Aug 12, 2019

Playmobil: The Movie [U]

Dir: Lino DiSalvo
When it was first announced, I remember a lot of skepticism about The Lego Movie, but on reflection it makes perfect sense, Lego could be completely unconstrained, it offered a multitude of ideas because the only boundary to what you could do with it was your imagination. Playmobil doesn’t strike me that way. I remember it as having defined sets and not being especially malleable. This is just one of many reasons that the German company’s naked attempt to replicate Lego’s cinematic success falls flat.

The setup has 18 year old Marla (Anya Taylor-Joy) her younger brother Charlie (Played at 6 by Ryan S. Hill and at 10 by Gabriel Bateman) orphaned, leaving Marla to abandon her dream of spending a gap year travelling and to become a surrogate parent to Charlie who, a few years later, is bemoaning how little fun she’s become. After a row Charlie runs away, he ducks into a toy exhibition and when Marla finds him there they are both sucked into the world of the Playmobil toys they used to play with together.

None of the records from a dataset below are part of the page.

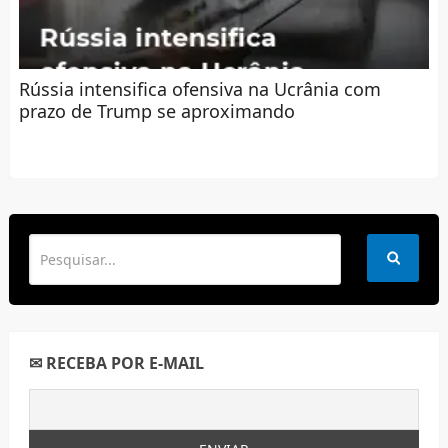
Rússia intensifica ofensiva na Ucrânia com
prazo de Trump se aproximando
✉ RECEBA POR E-MAIL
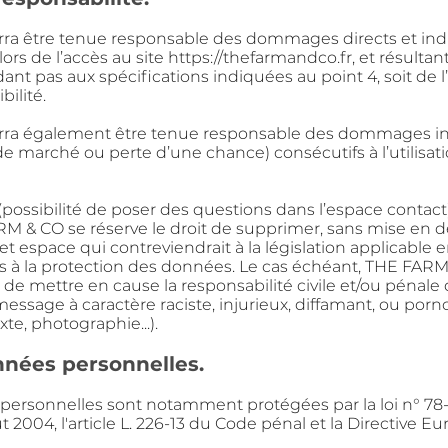
ra être tenue responsable des dommages directs et
ind
 lors de l’accès au
site
https://thefarmandco.fr
, et résultan
ant pas aux spécifications indiquées au point 4, soit de 
lité.
ra également être tenue responsable des dommages
i
e marché ou perte d’une chance)
consécutifs à l’utilisa
(possibilité de poser des questions dans l’espace contac
RM & CO se réserve le droit de
supprimer, sans mise en d
cet
espace qui contreviendrait à la législation applicable 
es à la protection des données. Le cas échéant, THE FA
́ de mettre en cause la responsabilité civile
et/ou pénale d
sage à caractère raciste,
injurieux, diffamant, ou por
exte,
photographie...).
nnées personnelles.
 personnelles sont notamment protégées par la loi n° 78
t 2004, l'article L. 226-13 du Code
pénal et la Directive E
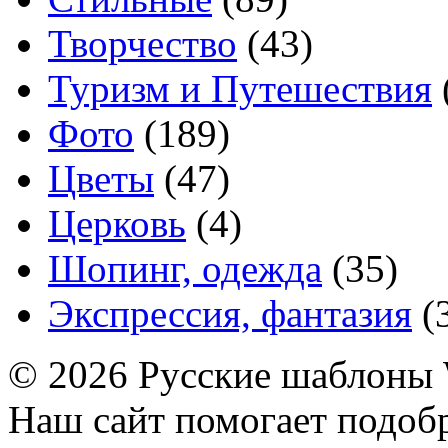
Творчество
(43)
Туризм и Путешествия
Фото
(189)
Цветы
(47)
Церковь
(4)
Шопинг, одежда
(35)
Экспрессия, фантазия
(
© 2026 Русские шаблоны 
Наш сайт помогает подоб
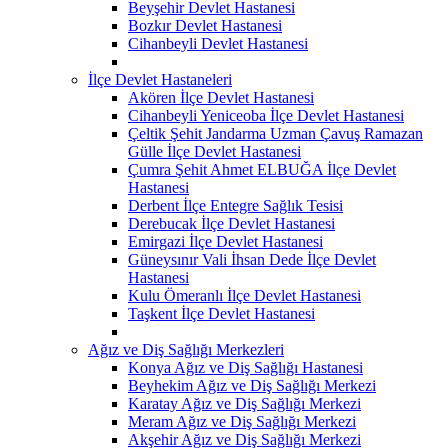
Beyşehir Devlet Hastanesi
Bozkır Devlet Hastanesi
Cihanbeyli Devlet Hastanesi
İlçe Devlet Hastaneleri
Akören İlçe Devlet Hastanesi
Cihanbeyli Yeniceoba İlçe Devlet Hastanesi
Çeltik Şehit Jandarma Uzman Çavuş Ramazan
Gülle İlçe Devlet Hastanesi
Çumra Şehit Ahmet ELBUĞA İlçe Devlet
Hastanesi
Derbent İlçe Entegre Sağlık Tesisi
Derebucak İlçe Devlet Hastanesi
Emirgazi İlçe Devlet Hastanesi
Güneysınır Vali İhsan Dede İlçe Devlet
Hastanesi
Kulu Ömeranlı İlçe Devlet Hastanesi
Taşkent İlçe Devlet Hastanesi
Ağız ve Diş Sağlığı Merkezleri
Konya Ağız ve Diş Sağlığı Hastanesi
Beyhekim Ağız ve Diş Sağlığı Merkezi
Karatay Ağız ve Diş Sağlığı Merkezi
Meram Ağız ve Diş Sağlığı Merkezi
Akşehir Ağız ve Diş Sağlığı Merkezi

Playmobil: The Movie feels like a film that nobody thought about beyond its title. The characters, screenplay and message are all painfully bland, the songs are perfunctory and the performances either lack or make poor use of any personality from the actors. This lack of interest pervades everything, right down to the animation. Consider the intricacy of how The Lego Movie and its sequels and spinoffs are animated: everything is built from virtual representations of real Lego bricks, there is nothing in the films that couldn’t be built, and the characters all retain the same articulation as their real life counterparts. Initially, when Marla and Charlie are sucked, low rent Pleasantville style, into the Playmobil world, it looks as though this film will take a similar tack, as Marla struggles to get used to moving using her new rigid plastic limbs, on the plus side, this is one of the few gags in the film that raises a titter. Sadly, the film quickly abandons the idea, allowing the figures to bend their arms and legs in a way that actual Playmobil figures can’t. The choice isn’t the issue, the inconsistency and lack of interest in addressing or exploring it is, along with how this is indicative of the larger experience of the film.

The film unfolds as a series of vignettes some rip off better things (the opening section with the vikings devolves into a deeply substandard attempt at ripping off a song from Tangled) and others are simply unfunny scenes of their own, often voiced by celebrities who lend little to proceedings (Adam Lambert as a Roman emperor).

This same lazy feel pervades everything. The songs feel particularly listless, with Anya Taylor-Joy looking ill at ease as she dances her way through an anonymous opening number and Meghan Trainor obviously heavily autotuned for her song. The jokes have the same listlessness, with Jim Gaffigan seemingly abandoned by a script that gives him a main character (Del), but absolutely no defining traits and several interesting opportunities for gags squandered. Think about Meghan Trainor’s part, it’s a fairly route one idea but, wouldn’t a funnier joke be to have her speaking voice autotuned and her singing voice natural? Daniel Radcliffe sounds very ill at ease as secret agent Rex Dasher, why not play that up, make it part of his character? A nervous and uncomfortable James Bond figure may again be a relatively obvious gag, but at least it’s something, and would mitigate an otherwise weirdly affected performance.

All in all, Playmobil: The Movie is dull and empty, a closing sequel setup seems - thankfully - ludicrously optimistic. I suspect this will very soon be an embarrassing footnote that Anya Taylor-Joy and Daniel Radcliffe, among others, will cringe at being reminded of.